Among the studied children, total of 24 (20%) children were completely non-responder or showed absence of antibody after vaccination in different age group evidenced by antibody titre 0.00 mIU/mL. Earlier studies also observed complete absence of seroconversion after primary vaccination in few children [7]. More than 80% of HBV positive mother had children having anti-HBs 0.00 mIU/mL. So, history of HBV positive mother, chance of non-protective immunity might be higher. However, with a very small number of such mothers, we should be careful in making generalized comments. On the other side, global coverage of birth dose of HBV vaccine is still low (49%).
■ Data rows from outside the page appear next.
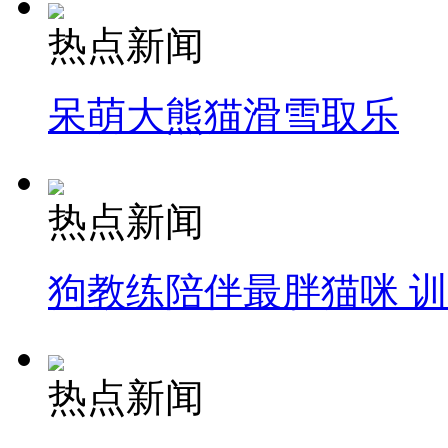
热点新闻
呆萌大熊猫滑雪取乐
热点新闻
狗教练陪伴最胖猫咪 
热点新闻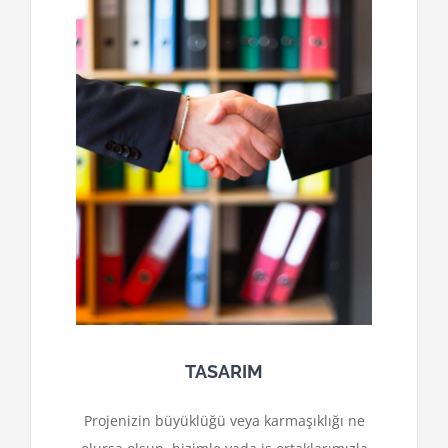
TASARIM
Projenizin büyüklüğü veya karmaşıklığı ne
Bangladesh is one of these countries. In the absence of the universal birth dose, the transmis­sion of HBV infection from mother to child remains a major source of chronic liver disease when infected children become adults [1] [2]. There are evidences that the risk of infection for infants born to HBsAg-positive mothers may increase significantly when the first dose of hepatitis B vaccine is received 7 days after birth compared with those vaccinated within 1 to 3 days after birth [5]. Yue et al. from China recommended that, for partial responders, a booster dose should be given. Without seroconversion or absence of any antibody, revaccination should be considered [20].
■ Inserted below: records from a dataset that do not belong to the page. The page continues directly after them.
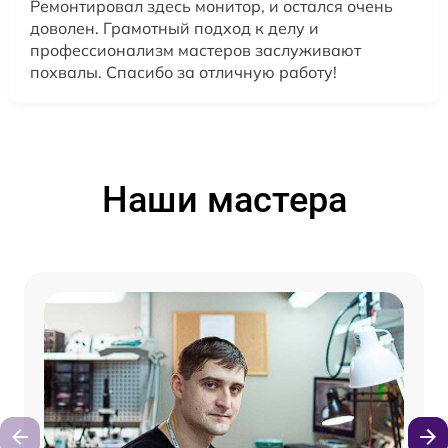
Ремонтировал здесь монитор, и остался очень
доволен. Грамотный подход к делу и
профессионализм мастеров заслуживают
похвалы. Спасибо за отличную работу!
Наши мастера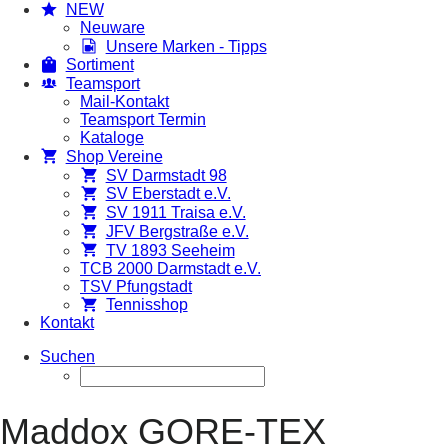
NEW
Neuware
Unsere Marken - Tipps
Sortiment
Teamsport
Mail-Kontakt
Teamsport Termin
Kataloge
Shop Vereine
SV Darmstadt 98
SV Eberstadt e.V.
SV 1911 Traisa e.V.
JFV Bergstraße e.V.
TV 1893 Seeheim
TCB 2000 Darmstadt e.V.
TSV Pfungstadt
Tennisshop
Kontakt
Suchen
Maddox GORE-TEX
5. Limitations of the Study

First, the study was a single centre study with a limited sample size. Second, the antibody response was not evaluated following booster vaccination.

6. Conclusion

After primary vaccination a good immune response was detected against hepatitis B but it decreased gradually with the increase of age. Half of the studied children had non-protective titre (partial responder) after 5 years and one-fifth children totally non-responder and this puts them at risk of infection.

7. Recommendations

A birth dose should be introduced as early as possible for preventing mother to child transmission. Post-vaccination serologic testing is very important to evaluate child immunity against HBV infection. A booster dose may be recommended after 5 years for partial responders having optimum seroprotection in the future. For those who are completely non-responder after primary vaccination, revaccination should be done. However, the findings of this study should be carefully interpreted because of the sample size and non-probabilistic sampling.

Acknowledgements

The authors are thankful to the reviewers for their thoughtful comments and suggestions that helped us to improve the paper.

Consent for Publication

Written informed consents were obtained from parents of individual participants. Respected parents of individual participants who were involved in this study agree on the publication of data.

Availability of Data and Materials

The dataset used in the current study is available from the corresponding author on reasonable request.

Funding

This research and the publication were completely funded by all authors.

Conflicts of Interest

The authors declare that there is no conflict of interest to disclose.